# thinking about buying a dairy cow???



## countrymommyof3 (Feb 24, 2007)

We are thinking of getting a dairy cow. I know that we should milk twice a day. However, I am a little worried with what I have found online about the large amount of their production. Online it says 10 gallons a day (5 per milking). Has anyone found this to be true with a family cow? How much do you really get a day/ or milking? We would be feeding hay, grass and grain. Has anyone found feeding amount useful when determining milk production? So many more questions to come if we get one.


----------



## darbyfamily (Mar 16, 2005)

are you looking at a holstein? YIKES...

Now our Jersey, we just got last week, has lactation records from last year of 4 gallons a day average. We're getting about 3 a day right now. And with 8 kids we can use it all....

I dont think I'd want an animal that gave 10 gallons a day and Im assuming that its a larger animal because I cant see our Jersey girl giving that much anyway.

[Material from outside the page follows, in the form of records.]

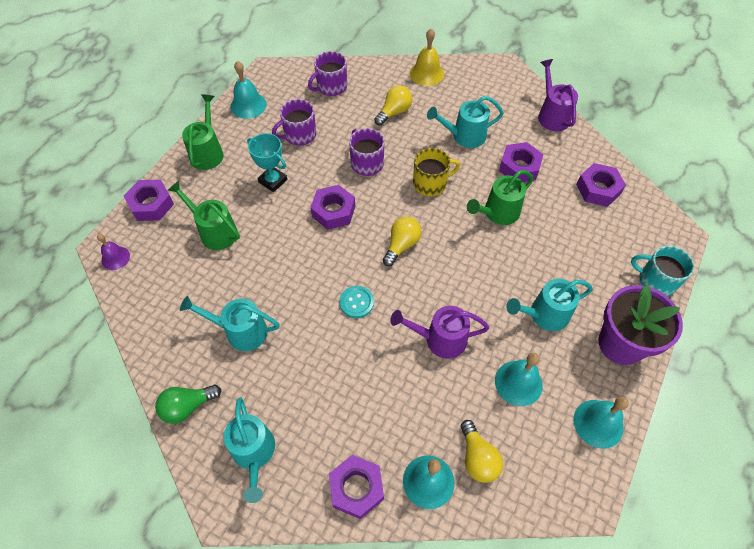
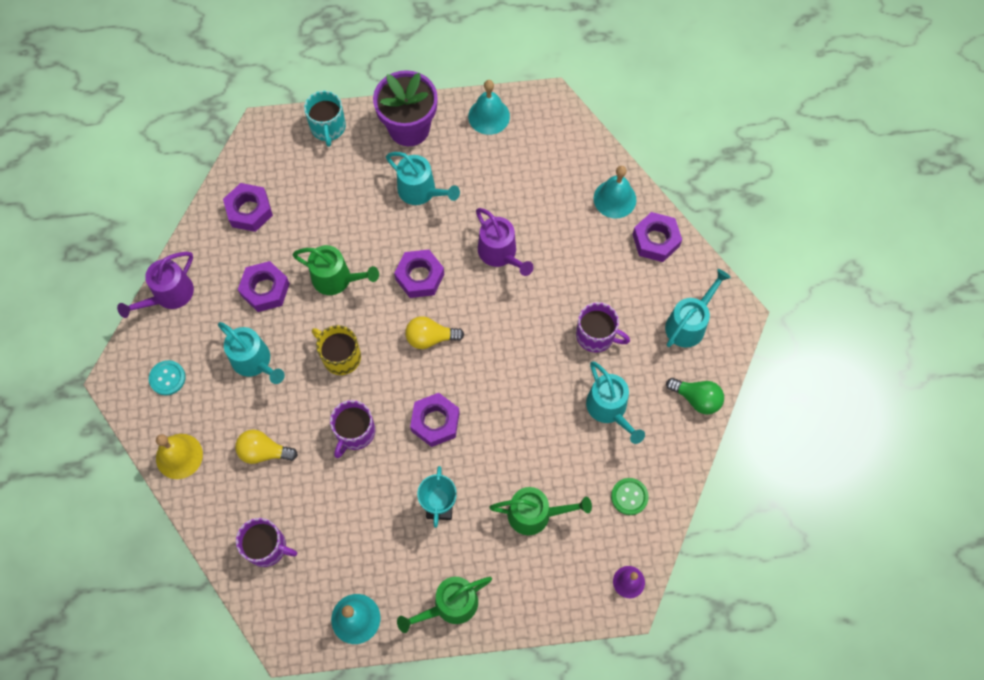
camera: 125 degrees left, 10 degrees up
(151, 204) = (551, 604): purple nut -> purple nut (420, 277)
(166, 298) = (629, 496): none -> green button
(214, 231) = (535, 514): green watering can -> green watering can turned 90 degrees counterclockwise
(299, 135) = (362, 527): purple mug -> purple mug (596, 335)
(356, 302) = (514, 337): turquoise button -> turquoise button (167, 378)
(477, 458) = (574, 177): yellow light bulb -> none
(518, 383) = (495, 180): turquoise bell -> none

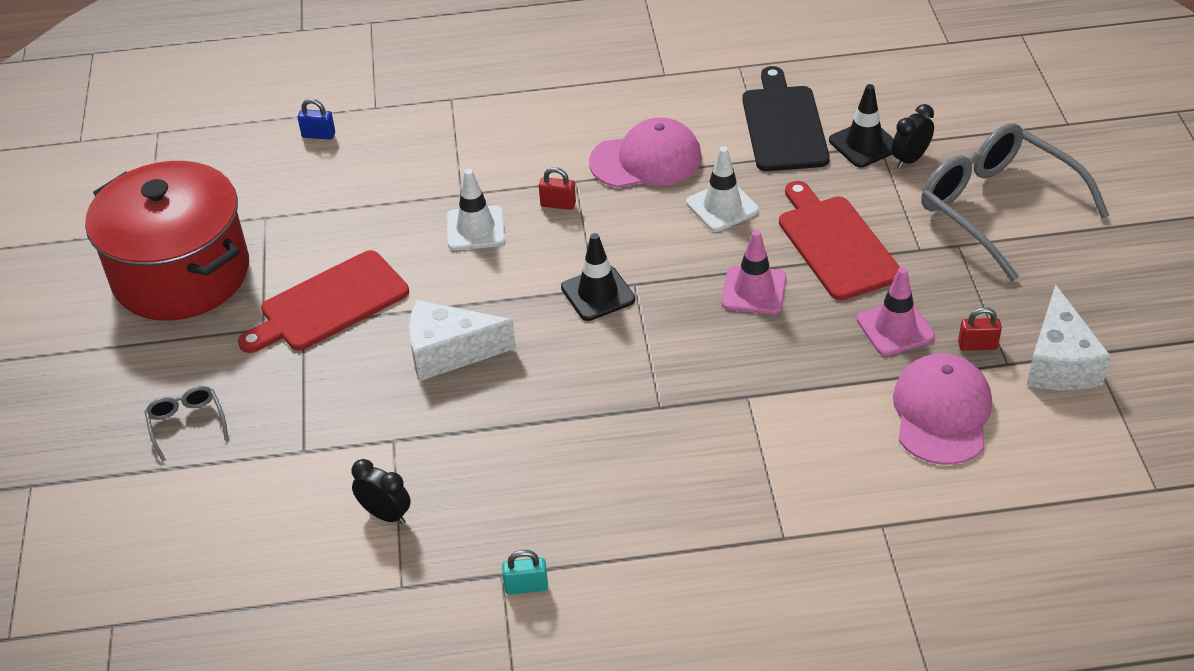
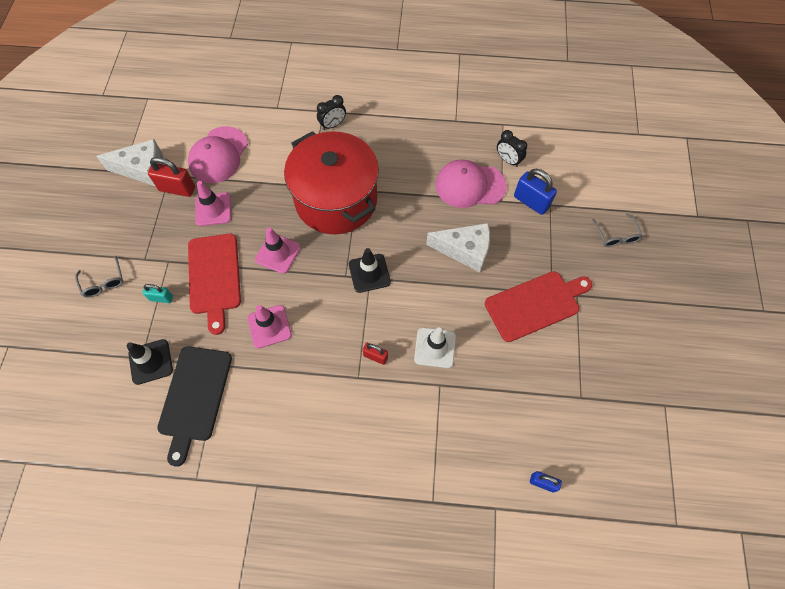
camera: 170 degrees left, 20 degrees up
(181, 274) = (635, 355): red pot -> red pot (336, 200)
(338, 449) = (531, 202): none -> blue padlock
(526, 586) = (445, 113): turquoise padlock -> turquoise padlock (161, 298)
(646, 160) = (303, 386): pink cap -> pink cap (470, 185)
(722, 207) = (269, 326): white traffic cone -> pink traffic cone
(910, 159) = (129, 339): black clock -> black clock (333, 125)
(977, 345) = (177, 189): red padlock -> red padlock, size x1.70
(996, 207) = (103, 282): grey glasses -> grey glasses, size x0.43
(1059, 362) = (143, 169): white cheese -> white cheese turned 75 degrees clockwise

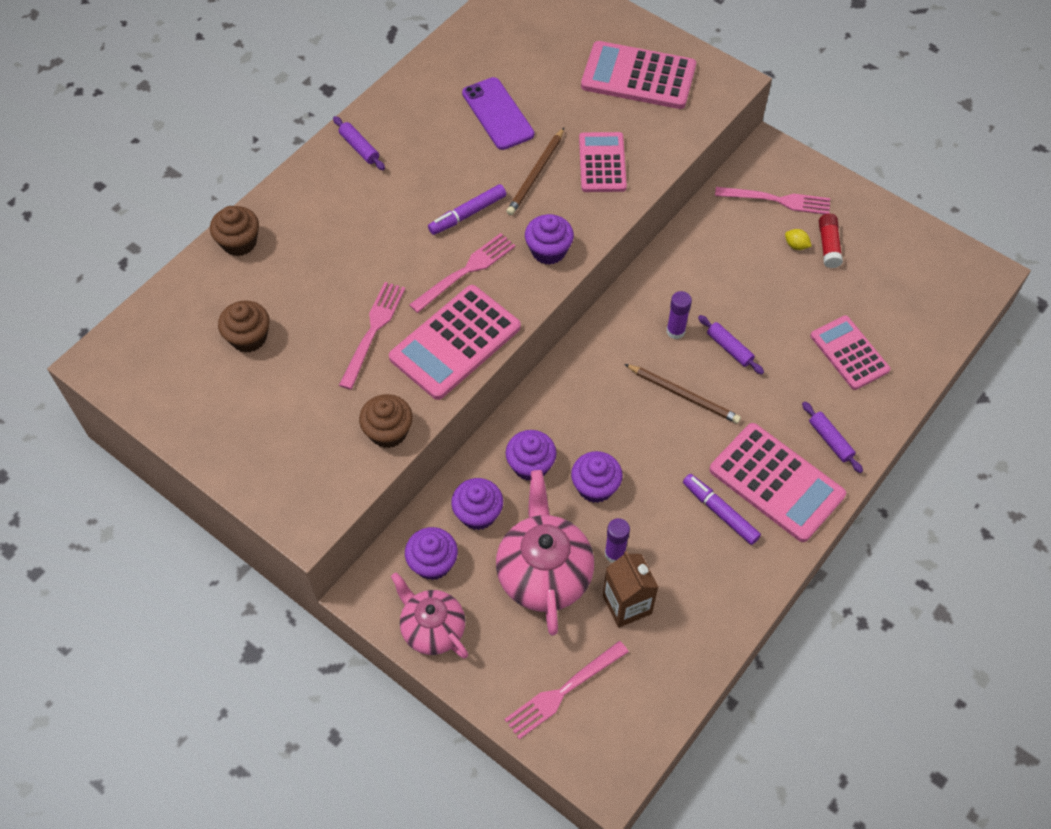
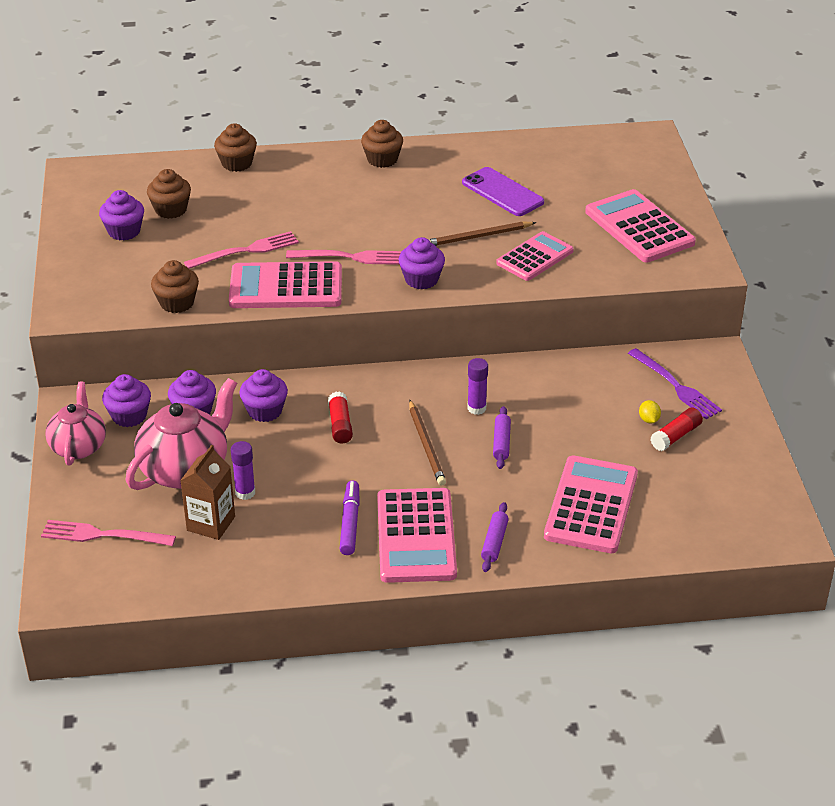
camera: 45 degrees right, 20 degrees down
(359, 148) = (382, 159): purple rolling pin -> brown cupcake
(467, 214) = (398, 230): purple marker -> none
(498, 114) = (502, 192): purple phone -> purple phone turned 60 degrees counterclockwise
(595, 487) = (288, 450): purple cupcake -> purple cupcake (124, 231)
(601, 429) = (340, 425): none -> red glue stick
(778, 200) = (676, 386): pink fork -> purple fork
(849, 353) = (591, 505): pink calculator -> pink calculator, size x1.50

Stick to a jersey, dexter or mini jersey


----------



## sammyd (Mar 11, 2007)

10 gallon might be a bit much average cow would be around 7-8 or so last time I checked.
And it depends on the breed, the farm you buy from, and what you feed it.
An "off" breed like Jersey or Guernsey will potentially produce less but there are exceptions to every rule. Milking Shorthorn is a breed that will typically produce less and produce a nice beefy calf.
Dexters seem to be popular around the board here for family cows.


----------



## Tilly (Oct 16, 2007)

You can also let the cow raise her calf herself and only milk once a day. The calf will get the rest of the milk. I've read of people who only take as much during milking as they need, not milking everything out, and then letting the calf finish 'milking'. We plan on milking our dexter once a day, letting the calf have the rest of the milk. Her last years average was about 3 gallons a day, but she is an exceptionally heavy milker for a dexter! We drink about a gallon a day, but there are many other dairy products that we are looking forward to making...yogurt, butter, sour cream, cottage cheese.....

Tilly


----------



## tailwagging (Jan 6, 2005)

I only milk once a day. The calf gets her all day and then is put up at night. so I can milk in the morning.
My cow is not a milk breed (mini-zebu) and gives me 1 1/2 to 2 quarts (fine of us). I like it that she gives a small enough amount that if we decide, we can go somewhere for the weekend and we don't have to ask anyone to milk her. we just leave the calf on her =)


----------



## FL.Boy (Dec 17, 2007)

Here's a web site with some info. http://www.kountrylife.com/articles/art2.htm You could always raise some pigs with the extra milk


----------



## Trisha in WA (Sep 28, 2005)

My 3/4 Jersey 1/4 Holstein (first freshener) gives 2.5 gallons a day late in lactation. She was giving 5 gallons a day earlier in lactation. I expect she will give about 6 at peak after her next calf and she will likely peak at 6 from now on. My last cow (full Jersey) gave 6 gallons at peak lactation too. 10 is more along the lines of commercial cows. They are fed a lot of grain to get that much milk. You don't necessarily have to feed that much grain and you will likely get less milk on less grain...depending on the individual cow.


----------



## Teacupliz (Nov 20, 2003)

I wroe Country momprivatly I have a perfect little jersey in milk that would be perfecct for them
Liz


----------



## countrymommyof3 (Feb 24, 2007)

Thanks you so much for the responses. I do believe that a dexter would be the way for us to go if we decide to get a couple to milk and raise calves to eat. Thank you again. Any info or advice you may have would be very useful in making our decision.


----------